Today, visitors can learn about rural Basque sports at Peru Harri and see them live at town patron saint festivals all around the Basque region. Some of the most well known are the White Virgin Festival in Vitoria in early August, Semana Grande in San Sebastián and Bilbao in mid- to late August and Bayonne in late July. Americans can check out Basque sports at Basque festivals in Chino and Bakersfield, Calif., and in Elko, Nev.

And every five years, Boise hosts a huge Basque festival called Jaialdi, where one night of the celebration is devoted to Basque sports. (The next one is scheduled for July 2015.)

Mr. Perurena told us that he still trains every day but no longer competes because of arthritis and a variety of other ailments.

“After 40 years of lifting heavy stones, you have to pay the bill,” he said.

His older son, Inaxio, now 29, still competes at a high level, but he has never been able to break any of his father’s records.

“Journalists here have been asking him since he was 5 when he’s going to break my records,” Mr. Perurena lamented. “It isn’t fair.”

Our conversation swirled around to the topic of Basque independence, but Mr. Perurena didn’t want to say if he supported an independent Basque state.

“I am Basque,” he said. “And I want to be Basque. Interpret that as you like.”

Mr. Perurena told us that he created the museum to help introduce his sport to the world. But when I asked him if the sport will still be around in another 100 years, Ms. Martija Gónzalez didn’t want to interpret the question.

“I don’t think the sport will be here,” she said. “Young people don’t really do it anymore.”

Mr. Lachiondo had told me the same thing, but when Ms. Martija Gónzalez relayed the question to Mr. Perurena, his response was unequivocal.

“If the Basque people survive and the Basque culture survives, so will this sport,” he said, “especially if more people like you take an interest in it.”

IF YOU GO

Getting There

There are four airports within a 90-minute drive of Leitza: San Sebastián, Pamplona, Bilbao and Biarritz.
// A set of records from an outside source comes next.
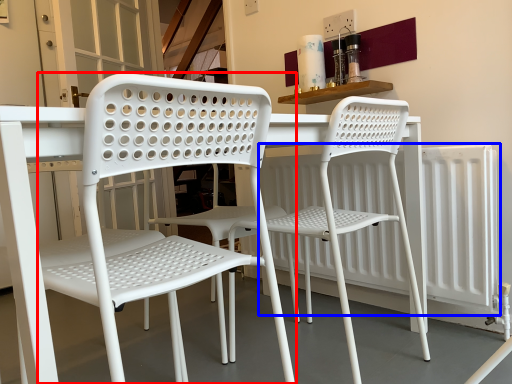
Question: Which object is closer to the camera taking this photo, chair (highlighted by a red box) or radiator (highlighted by a blue box)?

Choices:
 (A) chair
 (B) radiator

Answer: (A)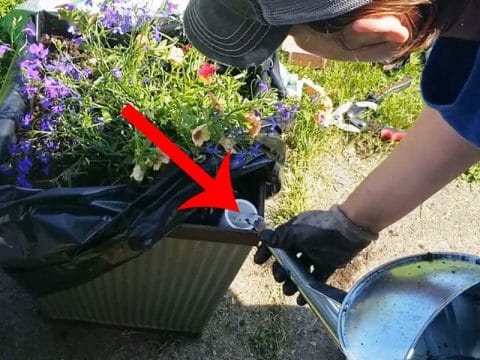
At what (x,y) coordinates should I click in order to perform the action: click on varied flowers. Please return your answer as a coordinate pair (x, y). Looking at the image, I should click on (49, 92), (201, 77), (250, 122).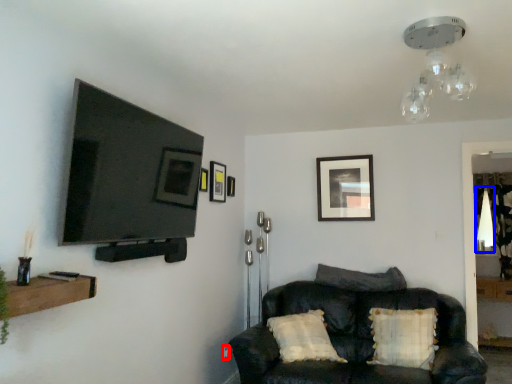
Question: Which of the following is the farthest to the observer, electric outlet (highlighted by a red box) or light fixture (highlighted by a blue box)?

Choices:
 (A) electric outlet
 (B) light fixture

Answer: (B)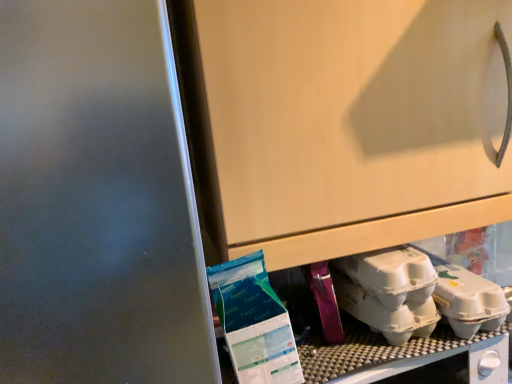
Question: Is white matte egg carton at lower right, which is the first yoghurt in right-to-left order, wider or thinner than blue plastic bag of yoghurt at lower left, positioned as the 2th yoghurt in right-to-left order?

Choices:
 (A) wide
 (B) thin

Answer: (A)

Question: From a real-world perspective, relative to blue plastic bag of yoghurt at lower left, placed as the first yoghurt when sorted from left to right, is white matte egg carton at lower right, which is the first yoghurt in right-to-left order, vertically above or below?

Choices:
 (A) below
 (B) above

Answer: (A)

Question: Is white matte egg carton at lower right, which is the first yoghurt in right-to-left order, spatially inside blue plastic bag of yoghurt at lower left, positioned as the 2th yoghurt in right-to-left order, or outside of it?

Choices:
 (A) outside
 (B) inside

Answer: (A)

Question: From a real-world perspective, is blue plastic bag of yoghurt at lower left, positioned as the 2th yoghurt in right-to-left order, physically located above or below white matte egg carton at lower right, arranged as the second yoghurt when viewed from the left?

Choices:
 (A) below
 (B) above

Answer: (B)

Question: From their relative heights in the image, would you say blue plastic bag of yoghurt at lower left, placed as the first yoghurt when sorted from left to right, is taller or shorter than white matte egg carton at lower right, which is the first yoghurt in right-to-left order?

Choices:
 (A) tall
 (B) short

Answer: (A)

Question: Is point (249, 307) positioned closer to the camera than point (385, 296)?

Choices:
 (A) farther
 (B) closer

Answer: (B)

Question: Considering the positions of blue plastic bag of yoghurt at lower left, placed as the first yoghurt when sorted from left to right, and white matte egg carton at lower right, which is the first yoghurt in right-to-left order, in the image, is blue plastic bag of yoghurt at lower left, placed as the first yoghurt when sorted from left to right, bigger or smaller than white matte egg carton at lower right, which is the first yoghurt in right-to-left order,?

Choices:
 (A) big
 (B) small

Answer: (A)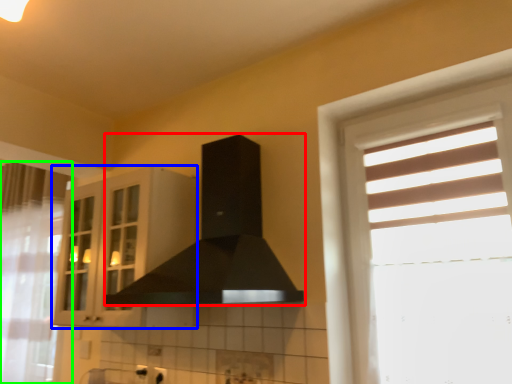
Question: Estimate the real-world distances between objects in this image. Which object is closer to fume hood (highlighted by a red box), cabinetry (highlighted by a blue box) or curtain (highlighted by a green box)?

Choices:
 (A) cabinetry
 (B) curtain

Answer: (A)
Leitza is a 40-minute drive south of San Sebastián.

Where to Stay

San Sebastián is a great base for exploring the region. Pension Aia (Zabaleta 40; 34-9432-70011; pensionaia.com) is a stylish budget-oriented choice two blocks from Zurriola Beach and a 15-minute walk from the old town. (Light sleepers should ask for a room that doesn’t face the street.) No air-conditioning. Rooms with shared bath from 30 euros, about $40 at $1.25 to the euro; private bath from 70 euros.

In Pamplona, another convenient base for visiting Peru Harri and the region, the Gran Hotel La Perla (Plaza del Castillo 1; 34-948-223-000; granhotellaperla.com) is a recently restored historic hotel where Ernest Hemingway, Charlie Chaplin and Orson Wells once stayed. Rooms from 137 euros.

Where to Eat

San Sebastián is a foodie’s dream with scores of great choices, but head to Zabaleta Street in the Gros District any Thursday night for the best deal in town. Dozens of pintxo bars in the neighborhood offer pintxos, wine and beer for just 2 euros each. Look for the crowds spilling out onto the streets.

In San Sebastián’s old town, try the famous brochetas de gambas at Bar Goiz Argi (Calle Fermin Calbeton 4; 34-9434-25204).

Venture 20 minutes south of Leitza to Sidrería Larraun Sagardotegia (Calle San Fermin 1, Iribas, 34-948-50-7203; larraunsagardotegia.com) for a memorable meal at an authentic, rural cider house from around 1800.

What to Do

Peru Harri is on a farm outside Leitza and is open by appointment only (34-6597-01045, Spanish or Basque only, peruharri@hotmail.com.) The Kontxako Bandera regatta takes place in San Sebastián the first two Sundays in September. Basque rural sports competitions and demonstrations take place in nearly every Basque town and city during patron saint festivals.